Work instruction =
With no addition or omission, return the entries below.

Page-level text extractions
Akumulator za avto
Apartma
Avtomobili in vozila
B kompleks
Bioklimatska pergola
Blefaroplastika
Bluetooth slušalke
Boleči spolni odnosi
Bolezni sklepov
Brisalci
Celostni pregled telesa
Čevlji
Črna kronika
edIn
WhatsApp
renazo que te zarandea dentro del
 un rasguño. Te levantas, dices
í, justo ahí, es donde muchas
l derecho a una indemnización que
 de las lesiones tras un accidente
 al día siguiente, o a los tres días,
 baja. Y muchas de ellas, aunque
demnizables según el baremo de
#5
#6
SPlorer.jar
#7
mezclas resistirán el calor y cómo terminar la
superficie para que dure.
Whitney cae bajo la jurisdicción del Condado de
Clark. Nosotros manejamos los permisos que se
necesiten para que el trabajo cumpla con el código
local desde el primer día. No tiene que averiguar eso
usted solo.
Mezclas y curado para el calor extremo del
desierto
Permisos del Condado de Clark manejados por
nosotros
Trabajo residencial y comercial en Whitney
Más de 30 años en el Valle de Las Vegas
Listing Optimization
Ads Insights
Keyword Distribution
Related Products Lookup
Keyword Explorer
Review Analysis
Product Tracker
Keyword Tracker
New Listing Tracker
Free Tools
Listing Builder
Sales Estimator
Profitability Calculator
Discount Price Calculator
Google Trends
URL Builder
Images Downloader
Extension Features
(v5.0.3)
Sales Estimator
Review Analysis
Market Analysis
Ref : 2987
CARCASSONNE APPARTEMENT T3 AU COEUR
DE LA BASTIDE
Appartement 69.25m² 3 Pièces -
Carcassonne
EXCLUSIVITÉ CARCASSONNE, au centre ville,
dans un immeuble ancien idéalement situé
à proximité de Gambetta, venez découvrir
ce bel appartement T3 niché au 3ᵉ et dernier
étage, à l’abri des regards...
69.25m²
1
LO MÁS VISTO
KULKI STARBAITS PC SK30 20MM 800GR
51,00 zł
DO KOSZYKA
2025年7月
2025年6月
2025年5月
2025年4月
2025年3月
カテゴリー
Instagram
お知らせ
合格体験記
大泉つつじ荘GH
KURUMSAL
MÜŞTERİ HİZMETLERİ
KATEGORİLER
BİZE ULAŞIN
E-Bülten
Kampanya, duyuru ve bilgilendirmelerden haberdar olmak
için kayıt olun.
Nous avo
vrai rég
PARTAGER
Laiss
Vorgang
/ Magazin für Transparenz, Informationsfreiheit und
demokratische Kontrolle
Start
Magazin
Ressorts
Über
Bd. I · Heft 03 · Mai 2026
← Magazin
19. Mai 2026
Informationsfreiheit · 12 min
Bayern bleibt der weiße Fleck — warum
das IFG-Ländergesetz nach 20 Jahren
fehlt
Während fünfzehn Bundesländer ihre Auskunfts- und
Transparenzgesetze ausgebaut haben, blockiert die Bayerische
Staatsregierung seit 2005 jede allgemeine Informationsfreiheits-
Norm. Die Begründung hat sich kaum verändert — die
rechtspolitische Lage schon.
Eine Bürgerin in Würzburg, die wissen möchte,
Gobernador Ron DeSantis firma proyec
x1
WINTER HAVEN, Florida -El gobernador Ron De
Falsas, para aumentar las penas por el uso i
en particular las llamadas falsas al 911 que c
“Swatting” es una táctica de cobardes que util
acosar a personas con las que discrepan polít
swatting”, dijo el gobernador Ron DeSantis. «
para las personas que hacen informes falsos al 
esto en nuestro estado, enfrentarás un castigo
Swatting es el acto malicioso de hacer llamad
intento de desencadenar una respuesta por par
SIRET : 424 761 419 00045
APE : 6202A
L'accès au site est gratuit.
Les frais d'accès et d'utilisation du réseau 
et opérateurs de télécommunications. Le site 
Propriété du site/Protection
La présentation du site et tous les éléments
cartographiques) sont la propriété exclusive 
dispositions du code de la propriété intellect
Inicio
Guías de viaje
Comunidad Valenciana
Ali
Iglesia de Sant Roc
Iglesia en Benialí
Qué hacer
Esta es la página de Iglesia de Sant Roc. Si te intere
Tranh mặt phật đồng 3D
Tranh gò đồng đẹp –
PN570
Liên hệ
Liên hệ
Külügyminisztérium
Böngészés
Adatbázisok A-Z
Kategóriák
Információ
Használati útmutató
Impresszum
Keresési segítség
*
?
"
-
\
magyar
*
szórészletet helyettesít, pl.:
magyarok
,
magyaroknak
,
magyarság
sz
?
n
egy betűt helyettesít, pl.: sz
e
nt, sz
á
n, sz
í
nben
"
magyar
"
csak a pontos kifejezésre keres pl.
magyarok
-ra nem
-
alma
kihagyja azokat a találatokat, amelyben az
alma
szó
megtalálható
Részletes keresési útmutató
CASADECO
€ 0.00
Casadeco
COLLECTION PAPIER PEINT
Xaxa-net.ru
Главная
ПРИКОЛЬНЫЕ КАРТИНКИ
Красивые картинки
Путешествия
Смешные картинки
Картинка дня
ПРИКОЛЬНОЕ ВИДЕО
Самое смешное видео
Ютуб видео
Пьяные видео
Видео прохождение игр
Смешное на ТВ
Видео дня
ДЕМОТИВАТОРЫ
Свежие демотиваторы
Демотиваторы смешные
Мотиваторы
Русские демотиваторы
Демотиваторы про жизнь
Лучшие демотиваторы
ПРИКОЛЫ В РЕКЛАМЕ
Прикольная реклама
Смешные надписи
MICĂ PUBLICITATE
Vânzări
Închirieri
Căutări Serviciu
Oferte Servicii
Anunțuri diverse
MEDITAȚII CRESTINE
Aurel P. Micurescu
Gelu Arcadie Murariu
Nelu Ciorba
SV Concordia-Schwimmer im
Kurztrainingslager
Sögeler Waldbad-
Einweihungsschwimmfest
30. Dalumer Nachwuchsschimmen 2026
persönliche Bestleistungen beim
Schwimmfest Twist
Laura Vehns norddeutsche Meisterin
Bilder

Answer =
Akumulator za avto
Apartma
Avtomobili in vozila
B kompleks
Bioklimatska pergola
Blefaroplastika
Bluetooth slušalke
Boleči spolni odnosi
Bolezni sklepov
Brisalci
Celostni pregled telesa
Čevlji
Črna kronika
edIn
WhatsApp
renazo que te zarandea dentro del
 un rasguño. Te levantas, dices
í, justo ahí, es donde muchas
l derecho a una indemnización que
 de las lesiones tras un accidente
 al día siguiente, o a los tres días,
 baja. Y muchas de ellas, aunque
demnizables según el baremo de
#5
#6
SPlorer.jar
#7
mezclas resistirán el calor y cómo terminar la
superficie para que dure.
Whitney cae bajo la jurisdicción del Condado de
Clark. Nosotros manejamos los permisos que se
necesiten para que el trabajo cumpla con el código
local desde el primer día. No tiene que averiguar eso
usted solo.
Mezclas y curado para el calor extremo del
desierto
Permisos del Condado de Clark manejados por
nosotros
Trabajo residencial y comercial en Whitney
Más de 30 años en el Valle de Las Vegas
Listing Optimization
Ads Insights
Keyword Distribution
Related Products Lookup
Keyword Explorer
Review Analysis
Product Tracker
Keyword Tracker
New Listing Tracker
Free Tools
Listing Builder
Sales Estimator
Profitability Calculator
Discount Price Calculator
Google Trends
URL Builder
Images Downloader
Extension Features
(v5.0.3)
Sales Estimator
Review Analysis
Market Analysis
Ref : 2987
CARCASSONNE APPARTEMENT T3 AU COEUR
DE LA BASTIDE
Appartement 69.25m² 3 Pièces -
Carcassonne
EXCLUSIVITÉ CARCASSONNE, au centre ville,
dans un immeuble ancien idéalement situé
à proximité de Gambetta, venez découvrir
ce bel appartement T3 niché au 3ᵉ et dernier
étage, à l’abri des regards...
69.25m²
1
LO MÁS VISTO
KULKI STARBAITS PC SK30 20MM 800GR
51,00 zł
DO KOSZYKA
2025年7月
2025年6月
2025年5月
2025年4月
2025年3月
カテゴリー
Instagram
お知らせ
合格体験記
大泉つつじ荘GH
KURUMSAL
MÜŞTERİ HİZMETLERİ
KATEGORİLER
BİZE ULAŞIN
E-Bülten
Kampanya, duyuru ve bilgilendirmelerden haberdar olmak
için kayıt olun.
Nous avo
vrai rég
PARTAGER
Laiss
Vorgang
/ Magazin für Transparenz, Informationsfreiheit und
demokratische Kontrolle
Start
Magazin
Ressorts
Über
Bd. I · Heft 03 · Mai 2026
← Magazin
19. Mai 2026
Informationsfreiheit · 12 min
Bayern bleibt der weiße Fleck — warum
das IFG-Ländergesetz nach 20 Jahren
fehlt
Während fünfzehn Bundesländer ihre Auskunfts- und
Transparenzgesetze ausgebaut haben, blockiert die Bayerische
Staatsregierung seit 2005 jede allgemeine Informationsfreiheits-
Norm. Die Begründung hat sich kaum verändert — die
rechtspolitische Lage schon.
Eine Bürgerin in Würzburg, die wissen möchte,
Gobernador Ron DeSantis firma proyec
x1
WINTER HAVEN, Florida -El gobernador Ron De
Falsas, para aumentar las penas por el uso i
en particular las llamadas falsas al 911 que c
“Swatting” es una táctica de cobardes que util
acosar a personas con las que discrepan polít
swatting”, dijo el gobernador Ron DeSantis. «
para las personas que hacen informes falsos al 
esto en nuestro estado, enfrentarás un castigo
Swatting es el acto malicioso de hacer llamad
intento de desencadenar una respuesta por par
SIRET : 424 761 419 00045
APE : 6202A
L'accès au site est gratuit.
Les frais d'accès et d'utilisation du réseau 
et opérateurs de télécommunications. Le site 
Propriété du site/Protection
La présentation du site et tous les éléments
cartographiques) sont la propriété exclusive 
dispositions du code de la propriété intellect
Inicio
Guías de viaje
Comunidad Valenciana
Ali
Iglesia de Sant Roc
Iglesia en Benialí
Qué hacer
Esta es la página de Iglesia de Sant Roc. Si te intere
Tranh mặt phật đồng 3D
Tranh gò đồng đẹp –
PN570
Liên hệ
Liên hệ
Külügyminisztérium
Böngészés
Adatbázisok A-Z
Kategóriák
Információ
Használati útmutató
Impresszum
Keresési segítség
*
?
"
-
\
magyar
*
szórészletet helyettesít, pl.:
magyarok
,
magyaroknak
,
magyarság
sz
?
n
egy betűt helyettesít, pl.: sz
e
nt, sz
á
n, sz
í
nben
"
magyar
"
csak a pontos kifejezésre keres pl.
magyarok
-ra nem
-
alma
kihagyja azokat a találatokat, amelyben az
alma
szó
megtalálható
Részletes keresési útmutató
CASADECO
€ 0.00
Casadeco
COLLECTION PAPIER PEINT
Xaxa-net.ru
Главная
ПРИКОЛЬНЫЕ КАРТИНКИ
Красивые картинки
Путешествия
Смешные картинки
Картинка дня
ПРИКОЛЬНОЕ ВИДЕО
Самое смешное видео
Ютуб видео
Пьяные видео
Видео прохождение игр
Смешное на ТВ
Видео дня
ДЕМОТИВАТОРЫ
Свежие демотиваторы
Демотиваторы смешные
Мотиваторы
Русские демотиваторы
Демотиваторы про жизнь
Лучшие демотиваторы
ПРИКОЛЫ В РЕКЛАМЕ
Прикольная реклама
Смешные надписи
MICĂ PUBLICITATE
Vânzări
Închirieri
Căutări Serviciu
Oferte Servicii
Anunțuri diverse
MEDITAȚII CRESTINE
Aurel P. Micurescu
Gelu Arcadie Murariu
Nelu Ciorba
SV Concordia-Schwimmer im
Kurztrainingslager
Sögeler Waldbad-
Einweihungsschwimmfest
30. Dalumer Nachwuchsschimmen 2026
persönliche Bestleistungen beim
Schwimmfest Twist
Laura Vehns norddeutsche Meisterin
Bilder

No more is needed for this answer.